When I was a little younger and hadn't any class consciousness (other than being a have-not hating the rich), I'd walk into someone elses position if they were off sick, decode their crappy ways and make it "simpler". It was just enthusiasm and flexing what I could do. Unless you can be a complete fucker to your fellow man, that behaviour doesn't put you where you think you rightfully belong, running the show, but rather gets you more work to do and opens the threat that there are plenty on the dole queue who could do it just as well.
Of course what I was unwittingly doing was destroying the obfuscation that someone else had built up in attempt to retain a position as a skilled instead of interchangeable worker.
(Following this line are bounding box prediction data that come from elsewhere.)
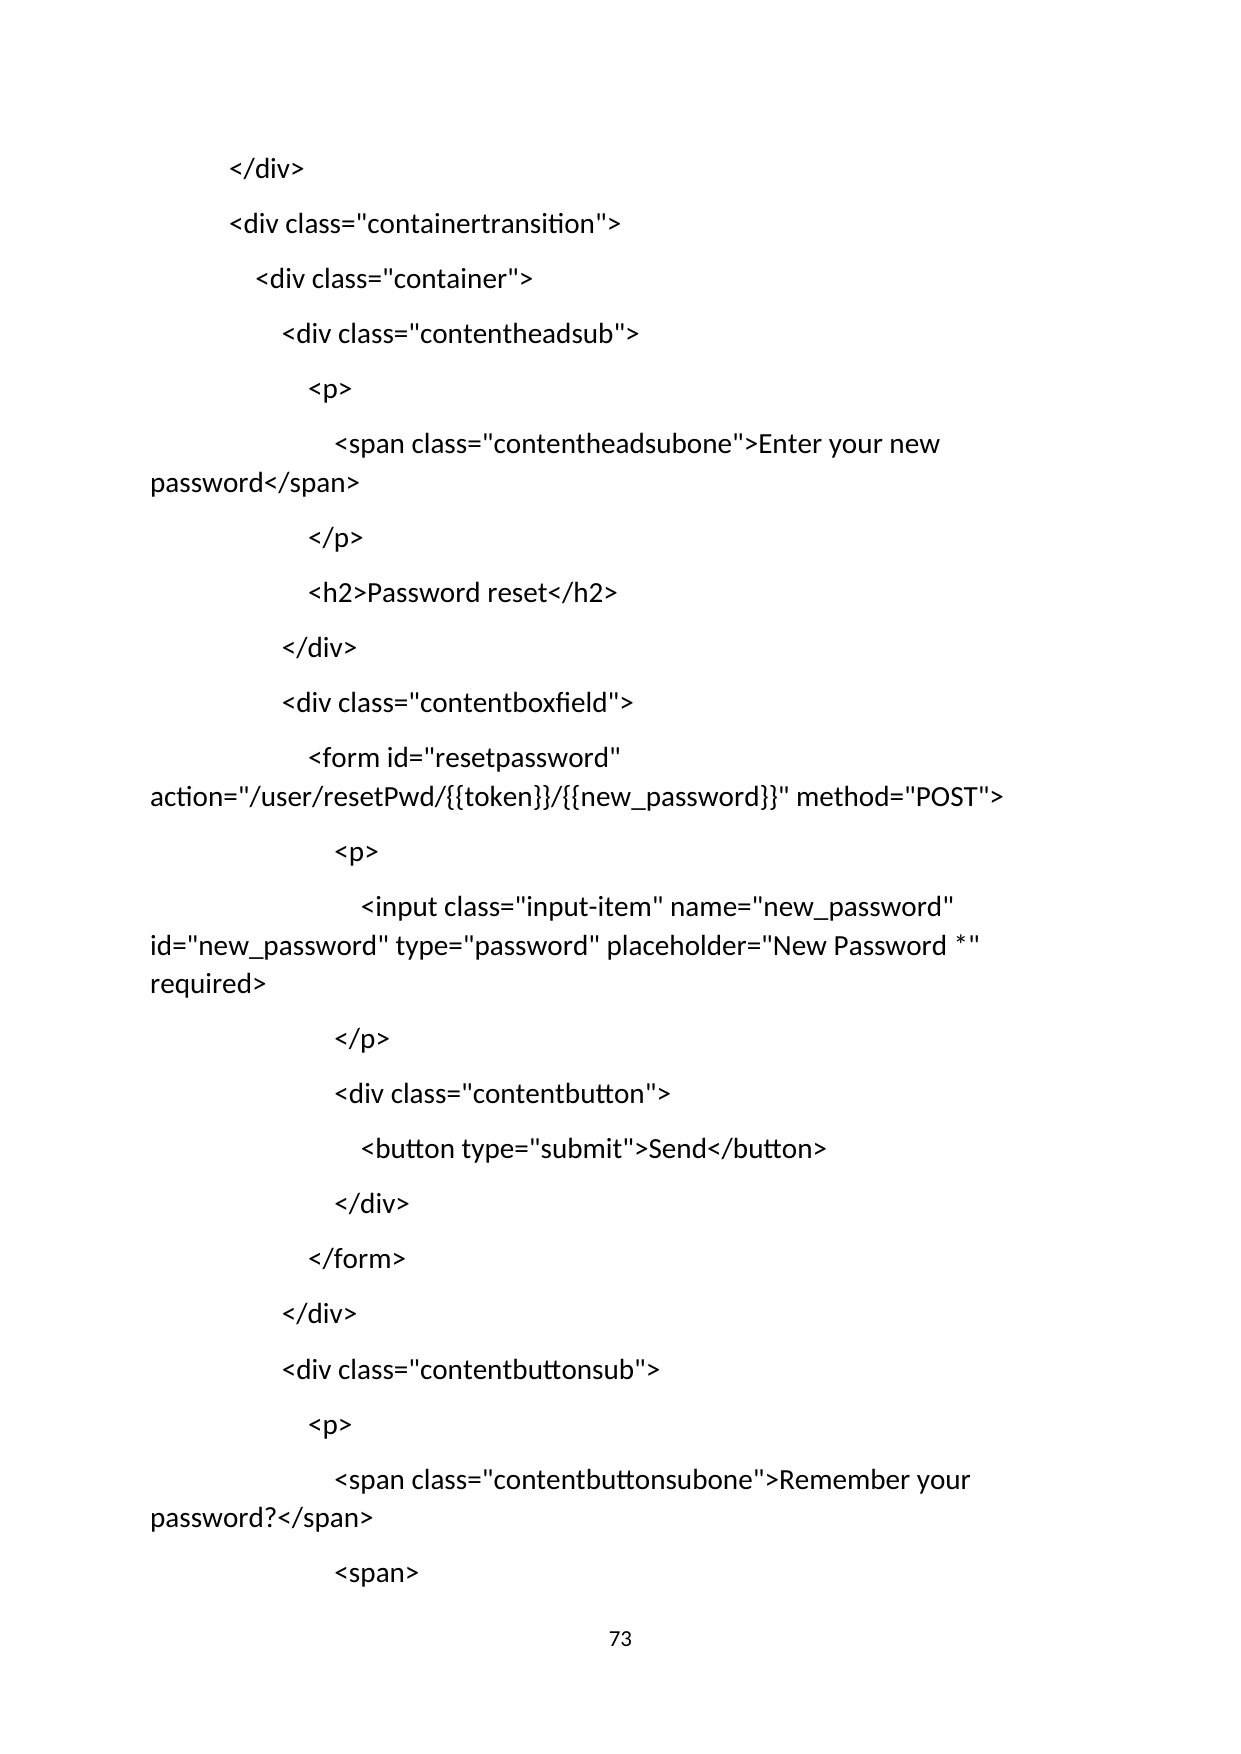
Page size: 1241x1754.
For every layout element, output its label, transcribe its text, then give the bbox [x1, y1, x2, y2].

text </p> [150, 1020, 1090, 1056]
text <div class="contentboxfield"> [150, 684, 1090, 720]
text <div class="contentheadsub"> [150, 315, 1090, 351]
text <div class="contentbutton"> [150, 1075, 1090, 1111]
text <form id="resetpassword" action="/user/resetPwd/{{token}}/{{new_password}}" method="POST"> [150, 739, 1090, 813]
text <div class="containertransition"> [150, 205, 1090, 241]
text </p> [150, 519, 1090, 555]
text <p> [150, 1406, 1090, 1441]
text <div class="contentbuttonsub"> [150, 1351, 1090, 1386]
text </form> [150, 1241, 1090, 1276]
text </div> [150, 629, 1090, 665]
text <span class="contentbuttonsubone">Remember your password?</span> [150, 1461, 1090, 1535]
text <h2>Password reset</h2> [150, 574, 1090, 610]
text </div> [150, 1185, 1090, 1221]
text <span> [150, 1554, 1090, 1590]
text <p> [150, 833, 1090, 869]
text <span class="contentheadsubone">Enter your new password</span> [150, 426, 1090, 499]
text <input class="input-item" name="new_password" id="new_password" type="password" placeholder="New Password *" required> [150, 888, 1090, 1001]
text </div> [150, 1296, 1090, 1331]
text <button type="submit">Send</button> [150, 1130, 1090, 1166]
text <div class="container"> [150, 260, 1090, 296]
text <p> [150, 370, 1090, 406]
text </div> [150, 150, 1090, 186]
I'm sure from machinists through to programmers, thats true (Just try and read some of the code I've done on a payroll without the rosetta stone handy).
Without knocking technocracy (not too hard) until we've achieved some kind of high level of universal scientific education - that it, understanding scientific methods and priniciples, not pseudo-science pulp garbage that pollutes the curious mind with fanciful nonscience, (I'm thinking those stupid ghost buster types on TV) - I'm all for luddites. It might sound like a massive tangent I'm off on, but until you have a superstitionless society, you can't have an automated one.
Wait until people are either not interchangable parts, or at least equal before building interchangable parts.
And you think getting rid of technology is going to make people more likely to believe real science rather than pseudo-science? Besides, how does pseudo-science adversely affect our use of technology? No, the answer is for a communist society to stress scientific education, while keeping technology.